What about those of us who are FAR from rich, and simply don't have the TIME and ENERGY to endlessly (and boringly) grind for faction, quests, captures, etc. for any class (let alone all of them) because we're too busy working? Is it so wrong for us, people like ME, to drop a couple of our hard-earned dollars on a game to give us the same advantage those who DO have the luxury of time (and yes, time is a luxury, just as much as money is) have? What's so wrong about that?
What if I wanted to try out some wacky build that I've never tried before, with a Mesmer and a Ranger, and I don't have any Mesmer or Ranger skills because I only play Warriors and Necromancers? Should I have to slog endlessly with almost no hope of getting anything unlocked before the NEXT Chapter comes out, simply because I don't have the time?
I understand where those of you against this are coming from, but please, for ONE moment, pull your head out of your cynical (and perhaps rightly so) rear and look at the OTHER side of the coin. There are those of us who this is designed for who won't abuse the system, and instead embrace it for filling a very large hole in our gaming. I happen to be one of those.
I'm not getting into this debate. I don't play GW nearly enough to have any worthwhile contribution, simply because I don't have the same experience all of you do (I don't even know what UAS and UAX are). But in all your exhaustive venting, none of you have even considered the possible good this could do, save one person, and he didn't even touch upon the point I raised. I simply had to put it out on the table.
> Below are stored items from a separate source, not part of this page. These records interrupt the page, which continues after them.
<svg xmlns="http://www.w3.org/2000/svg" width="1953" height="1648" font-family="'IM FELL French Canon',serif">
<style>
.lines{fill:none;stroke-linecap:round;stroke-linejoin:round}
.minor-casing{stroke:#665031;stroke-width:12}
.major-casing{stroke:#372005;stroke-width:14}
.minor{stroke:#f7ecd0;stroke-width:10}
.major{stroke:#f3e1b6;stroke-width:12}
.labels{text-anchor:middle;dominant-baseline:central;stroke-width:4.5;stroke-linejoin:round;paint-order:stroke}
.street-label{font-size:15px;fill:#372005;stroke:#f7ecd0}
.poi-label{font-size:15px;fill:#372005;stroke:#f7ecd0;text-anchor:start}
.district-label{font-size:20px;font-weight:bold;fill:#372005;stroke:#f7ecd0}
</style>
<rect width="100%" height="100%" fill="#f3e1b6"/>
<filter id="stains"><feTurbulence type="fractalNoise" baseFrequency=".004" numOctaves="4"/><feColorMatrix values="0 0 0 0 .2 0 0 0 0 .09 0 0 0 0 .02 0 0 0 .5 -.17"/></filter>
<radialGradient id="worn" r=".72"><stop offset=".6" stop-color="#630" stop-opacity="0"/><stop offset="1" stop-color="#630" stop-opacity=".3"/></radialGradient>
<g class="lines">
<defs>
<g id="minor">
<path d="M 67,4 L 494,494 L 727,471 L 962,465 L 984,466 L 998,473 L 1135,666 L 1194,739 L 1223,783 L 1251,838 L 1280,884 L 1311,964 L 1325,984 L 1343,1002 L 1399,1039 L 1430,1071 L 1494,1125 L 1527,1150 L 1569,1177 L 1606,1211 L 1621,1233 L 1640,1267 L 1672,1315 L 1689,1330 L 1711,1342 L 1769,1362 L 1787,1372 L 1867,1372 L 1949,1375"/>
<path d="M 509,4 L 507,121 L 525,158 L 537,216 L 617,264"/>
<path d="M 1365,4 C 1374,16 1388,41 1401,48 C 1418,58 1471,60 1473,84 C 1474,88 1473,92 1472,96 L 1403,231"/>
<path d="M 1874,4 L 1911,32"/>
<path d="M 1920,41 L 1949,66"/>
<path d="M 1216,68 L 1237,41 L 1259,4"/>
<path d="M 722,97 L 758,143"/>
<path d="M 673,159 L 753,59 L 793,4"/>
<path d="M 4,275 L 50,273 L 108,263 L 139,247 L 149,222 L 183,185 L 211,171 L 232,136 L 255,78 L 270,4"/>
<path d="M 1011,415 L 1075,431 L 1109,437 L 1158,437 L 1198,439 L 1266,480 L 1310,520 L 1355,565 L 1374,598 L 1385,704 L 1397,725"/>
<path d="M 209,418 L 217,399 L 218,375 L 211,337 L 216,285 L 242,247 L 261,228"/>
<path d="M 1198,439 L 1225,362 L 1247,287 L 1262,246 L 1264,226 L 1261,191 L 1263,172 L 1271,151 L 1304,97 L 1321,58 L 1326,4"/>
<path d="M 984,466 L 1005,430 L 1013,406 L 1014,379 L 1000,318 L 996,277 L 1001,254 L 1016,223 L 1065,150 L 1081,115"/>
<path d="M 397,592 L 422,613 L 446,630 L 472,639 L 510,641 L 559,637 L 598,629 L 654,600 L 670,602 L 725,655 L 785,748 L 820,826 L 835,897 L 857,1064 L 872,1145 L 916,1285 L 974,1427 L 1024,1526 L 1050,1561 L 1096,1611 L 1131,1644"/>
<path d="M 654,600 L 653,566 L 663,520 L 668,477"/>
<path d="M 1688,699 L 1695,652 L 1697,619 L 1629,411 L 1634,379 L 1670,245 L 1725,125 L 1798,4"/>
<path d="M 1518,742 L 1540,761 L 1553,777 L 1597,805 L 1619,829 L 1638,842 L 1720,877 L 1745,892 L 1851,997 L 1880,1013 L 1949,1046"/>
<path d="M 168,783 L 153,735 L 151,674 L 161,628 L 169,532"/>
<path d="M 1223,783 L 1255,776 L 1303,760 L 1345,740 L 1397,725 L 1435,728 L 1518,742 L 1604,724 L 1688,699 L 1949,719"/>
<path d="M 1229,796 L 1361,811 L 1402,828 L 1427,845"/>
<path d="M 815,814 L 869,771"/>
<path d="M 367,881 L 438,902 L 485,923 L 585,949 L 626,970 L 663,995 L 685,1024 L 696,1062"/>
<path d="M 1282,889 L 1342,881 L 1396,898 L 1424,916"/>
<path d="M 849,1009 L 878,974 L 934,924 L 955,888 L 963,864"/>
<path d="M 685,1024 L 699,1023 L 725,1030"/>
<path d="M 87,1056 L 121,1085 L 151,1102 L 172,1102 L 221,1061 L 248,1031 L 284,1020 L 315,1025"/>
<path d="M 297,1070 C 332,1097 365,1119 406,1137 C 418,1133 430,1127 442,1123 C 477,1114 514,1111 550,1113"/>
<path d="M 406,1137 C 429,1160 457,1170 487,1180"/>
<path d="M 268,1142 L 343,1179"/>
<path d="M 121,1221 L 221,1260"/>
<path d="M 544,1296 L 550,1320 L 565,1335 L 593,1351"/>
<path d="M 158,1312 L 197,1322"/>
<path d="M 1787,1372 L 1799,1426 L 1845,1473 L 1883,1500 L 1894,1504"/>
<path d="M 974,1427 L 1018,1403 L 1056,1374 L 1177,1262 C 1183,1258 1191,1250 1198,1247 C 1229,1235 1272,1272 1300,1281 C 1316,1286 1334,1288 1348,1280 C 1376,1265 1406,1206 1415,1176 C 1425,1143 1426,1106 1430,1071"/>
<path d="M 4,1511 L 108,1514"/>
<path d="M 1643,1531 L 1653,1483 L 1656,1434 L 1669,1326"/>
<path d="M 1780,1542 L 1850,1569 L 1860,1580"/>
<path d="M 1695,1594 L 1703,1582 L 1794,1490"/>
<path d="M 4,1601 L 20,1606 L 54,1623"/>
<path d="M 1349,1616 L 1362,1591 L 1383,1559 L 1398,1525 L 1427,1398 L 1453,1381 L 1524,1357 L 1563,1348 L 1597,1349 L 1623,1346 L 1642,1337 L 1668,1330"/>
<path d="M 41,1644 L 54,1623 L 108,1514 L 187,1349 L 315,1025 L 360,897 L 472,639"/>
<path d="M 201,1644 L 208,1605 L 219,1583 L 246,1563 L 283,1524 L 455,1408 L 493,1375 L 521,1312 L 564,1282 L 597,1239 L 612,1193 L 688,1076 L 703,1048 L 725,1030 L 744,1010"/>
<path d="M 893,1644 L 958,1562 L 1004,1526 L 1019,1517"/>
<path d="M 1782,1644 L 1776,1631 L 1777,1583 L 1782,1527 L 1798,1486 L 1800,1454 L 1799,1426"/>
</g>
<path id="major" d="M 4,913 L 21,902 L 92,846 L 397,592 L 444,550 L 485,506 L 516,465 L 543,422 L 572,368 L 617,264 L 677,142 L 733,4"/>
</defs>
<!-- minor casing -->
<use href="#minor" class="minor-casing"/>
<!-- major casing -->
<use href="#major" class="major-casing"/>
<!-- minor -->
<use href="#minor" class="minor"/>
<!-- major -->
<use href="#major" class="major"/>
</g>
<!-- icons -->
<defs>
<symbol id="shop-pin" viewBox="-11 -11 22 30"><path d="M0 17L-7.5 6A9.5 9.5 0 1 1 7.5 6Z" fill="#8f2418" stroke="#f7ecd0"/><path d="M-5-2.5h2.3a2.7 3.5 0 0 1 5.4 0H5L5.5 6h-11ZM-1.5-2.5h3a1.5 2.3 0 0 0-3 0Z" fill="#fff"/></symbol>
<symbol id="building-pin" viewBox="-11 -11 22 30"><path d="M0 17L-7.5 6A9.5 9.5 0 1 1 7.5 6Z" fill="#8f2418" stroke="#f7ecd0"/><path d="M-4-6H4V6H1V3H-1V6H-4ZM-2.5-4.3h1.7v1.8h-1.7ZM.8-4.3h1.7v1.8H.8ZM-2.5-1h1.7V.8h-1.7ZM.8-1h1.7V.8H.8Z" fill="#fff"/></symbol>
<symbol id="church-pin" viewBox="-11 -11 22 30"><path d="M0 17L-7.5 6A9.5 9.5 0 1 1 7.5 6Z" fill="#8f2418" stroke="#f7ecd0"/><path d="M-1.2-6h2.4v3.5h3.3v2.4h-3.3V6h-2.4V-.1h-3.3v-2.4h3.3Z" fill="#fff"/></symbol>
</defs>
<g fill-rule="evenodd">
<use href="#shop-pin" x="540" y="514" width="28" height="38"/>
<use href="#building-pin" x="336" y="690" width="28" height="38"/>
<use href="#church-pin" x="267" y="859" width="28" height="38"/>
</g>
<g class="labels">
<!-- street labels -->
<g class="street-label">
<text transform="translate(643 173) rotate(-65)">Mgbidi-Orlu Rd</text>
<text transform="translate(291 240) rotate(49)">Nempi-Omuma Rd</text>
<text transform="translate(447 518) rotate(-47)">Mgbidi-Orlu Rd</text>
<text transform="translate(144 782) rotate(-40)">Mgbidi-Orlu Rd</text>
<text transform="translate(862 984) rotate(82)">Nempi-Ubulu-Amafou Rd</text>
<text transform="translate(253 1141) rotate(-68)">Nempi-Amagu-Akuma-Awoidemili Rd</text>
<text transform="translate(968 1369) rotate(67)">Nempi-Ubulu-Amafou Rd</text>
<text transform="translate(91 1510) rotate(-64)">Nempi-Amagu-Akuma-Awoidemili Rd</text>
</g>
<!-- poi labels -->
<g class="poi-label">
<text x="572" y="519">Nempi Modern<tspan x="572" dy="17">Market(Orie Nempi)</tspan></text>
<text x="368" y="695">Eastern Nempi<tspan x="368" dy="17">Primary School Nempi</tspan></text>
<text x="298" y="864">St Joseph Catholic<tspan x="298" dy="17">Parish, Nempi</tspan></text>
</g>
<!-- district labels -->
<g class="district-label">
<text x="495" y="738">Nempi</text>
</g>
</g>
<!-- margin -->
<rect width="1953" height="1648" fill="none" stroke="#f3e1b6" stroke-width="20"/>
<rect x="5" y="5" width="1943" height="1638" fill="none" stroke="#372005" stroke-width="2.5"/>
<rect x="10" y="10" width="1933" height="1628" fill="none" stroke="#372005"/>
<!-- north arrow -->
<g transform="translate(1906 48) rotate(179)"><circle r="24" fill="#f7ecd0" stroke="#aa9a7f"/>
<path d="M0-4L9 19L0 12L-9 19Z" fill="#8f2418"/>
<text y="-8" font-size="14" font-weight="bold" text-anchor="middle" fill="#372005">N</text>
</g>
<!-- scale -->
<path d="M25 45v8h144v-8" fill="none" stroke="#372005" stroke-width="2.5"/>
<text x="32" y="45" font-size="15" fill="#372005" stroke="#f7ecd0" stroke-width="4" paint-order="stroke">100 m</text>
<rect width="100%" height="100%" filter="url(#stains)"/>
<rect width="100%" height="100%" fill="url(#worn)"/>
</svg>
Personally, I don't see this as game-breaking enough to warrant quitting the game, but I can very easily see it as being the "last straw" if you were already on the fence. To each their own, though. This may just be the fix for MY problem: wanting PvP without the PvE, simply because I don't have the time for PvE (at least, not beyond VERY casual play). I enjoy the PvE side of the game, but I bought it specifically for the PvP side. When I saw just how much work is required, I gave up. $100 blown on a game that I have no hope of ever enjoying simply because I can't compete with the masses. I can't keep up. This solves that, without giving me ANY edge in PvP other than more options, options which everyone who HAS slogged through the game already have. You spend what you have: you can use your time, I'll use my money, if I feel it's warranted.
Edit:
Lurker Wyrm touched closely upon my point. Thank you for that insightful post LW. Personally, I'm honestly thinking about saving up for this little gem. I've always wanted PvP gameplay. It's just the mind-numbing PvE that kills my enthusiasm for the game. Don't get me wrong, I enjoy it in small doses, but I could never grind enough to get ANYTHING unlocked. I just don't have the time nor patience. It's boring to me, moreso than most MMOs, and just doesn't feel rewarding enough, even when I was slowly grinding faction. I'd rather have all the skills for a fee, and have the freedom to experiment to my enemies' or my own peril. But hey, that's me. I don't expect any of you to feel that way, especially since you're all so much more active in this game than I am. I WANT to like GW more than I do, but it's awfully hard when it's so daunting to get what I want (PvP).